▶ _What you are asked to do_: Edit the material from the line with "Elige entre materiales" through the line with "Iluminación LED para visibilidad" by replacing "Puertas correderas" with "Puertas plegables", and give back only those lines with nothing else changed.

▶ _Supplied data_:
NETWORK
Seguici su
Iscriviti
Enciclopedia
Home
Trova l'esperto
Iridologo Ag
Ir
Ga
---
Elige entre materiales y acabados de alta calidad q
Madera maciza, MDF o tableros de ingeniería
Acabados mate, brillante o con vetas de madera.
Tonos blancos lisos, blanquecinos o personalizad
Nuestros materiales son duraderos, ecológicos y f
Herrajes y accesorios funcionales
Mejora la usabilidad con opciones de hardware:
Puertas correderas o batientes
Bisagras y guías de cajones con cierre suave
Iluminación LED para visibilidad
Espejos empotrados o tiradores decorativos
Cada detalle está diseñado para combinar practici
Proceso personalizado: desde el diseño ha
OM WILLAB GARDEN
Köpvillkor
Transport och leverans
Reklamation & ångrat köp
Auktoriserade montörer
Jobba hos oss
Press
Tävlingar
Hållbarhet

▶ _Your response_:
Elige entre materiales y acabados de alta calidad q
Madera maciza, MDF o tableros de ingeniería
Acabados mate, brillante o con vetas de madera.
Tonos blancos lisos, blanquecinos o personalizad
Nuestros materiales son duraderos, ecológicos y f
Herrajes y accesorios funcionales
Mejora la usabilidad con opciones de hardware:
Puertas plegables o batientes
Bisagras y guías de cajones con cierre suave
Iluminación LED para visibilidad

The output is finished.